Text passage: Begin

ELLIE: So a lot of that energy is wasted during energy transfers, but does it have to be that way?

JAMES: Well, we can reduce the amount of energy wasted is the good news. So as the world becomes more environmentally friendly, people are always coming up with more energy efficient ways of building things. Especially when it comes to dissipated thermal energy. For example, an energy efficient light bulb is great.

ELLIE: When you switch on a light bulb, it gives you light energy. However, in the past, if you were to touch a bulb, which I really don't recommend you do, the old-fashioned bulbs used to get very, very hot.

JAMES: But that thermal energy is wasted because you don't need your light bulb to warm up the room. So inventors have created energy efficient light bulbs that transfer more of the energy usefully, so less energy is wasted as heat to the surroundings.

ELLIE: The higher the thermal conductivity of a material, the higher the rate of energy transfer by conduction across the material. So, the better a material is at conducting heat, the more energy that is transferred across it.

Text passage: End
Provided data: Begin

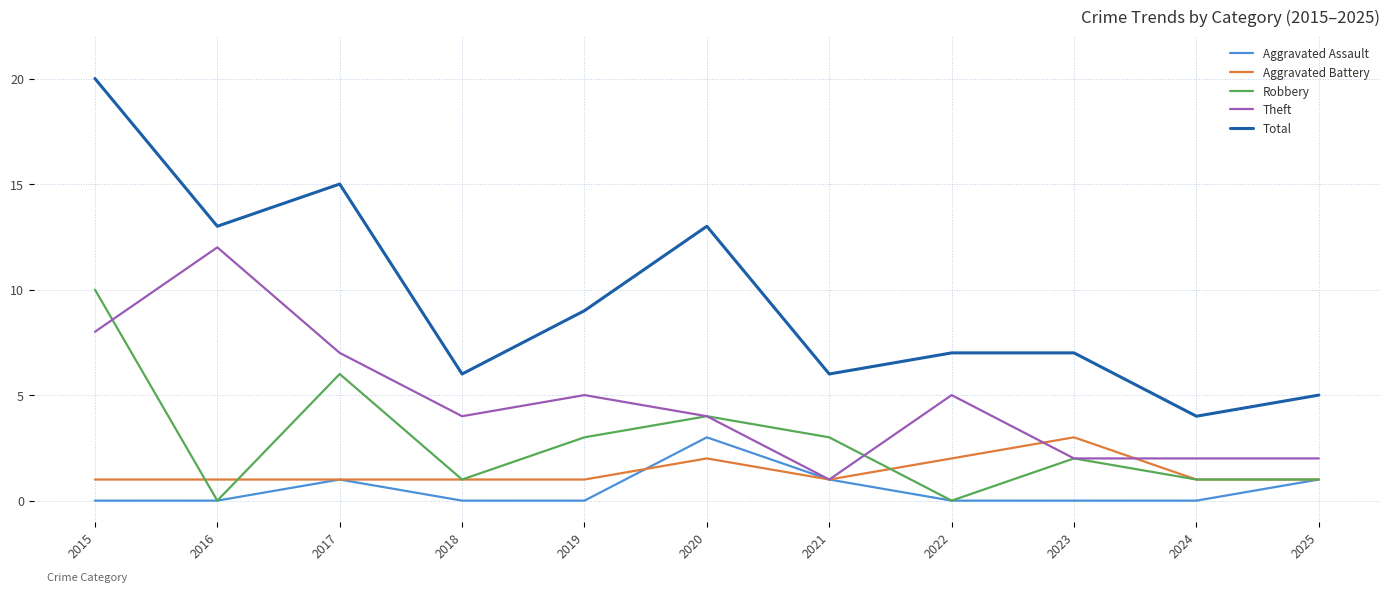

At which category does Aggravated Assault reach its first local peak?

2017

Provided data: End

Description of the task =
Copy out the whole exchange above about wasted energy and efficient light bulbs, word for word.

Answer for this exercise =
ELLIE: So a lot of that energy is wasted during energy transfers, but does it have to be that way?

JAMES: Well, we can reduce the amount of energy wasted is the good news. So as the world becomes more environmentally friendly, people are always coming up with more energy efficient ways of building things. Especially when it comes to dissipated thermal energy. For example, an energy efficient light bulb is great.

ELLIE: When you switch on a light bulb, it gives you light energy. However, in the past, if you were to touch a bulb, which I really don't recommend you do, the old-fashioned bulbs used to get very, very hot.

JAMES: But that thermal energy is wasted because you don't need your light bulb to warm up the room. So inventors have created energy efficient light bulbs that transfer more of the energy usefully, so less energy is wasted as heat to the surroundings.

ELLIE: The higher the thermal conductivity of a material, the higher the rate of energy transfer by conduction across the material. So, the better a material is at conducting heat, the more energy that is transferred across it.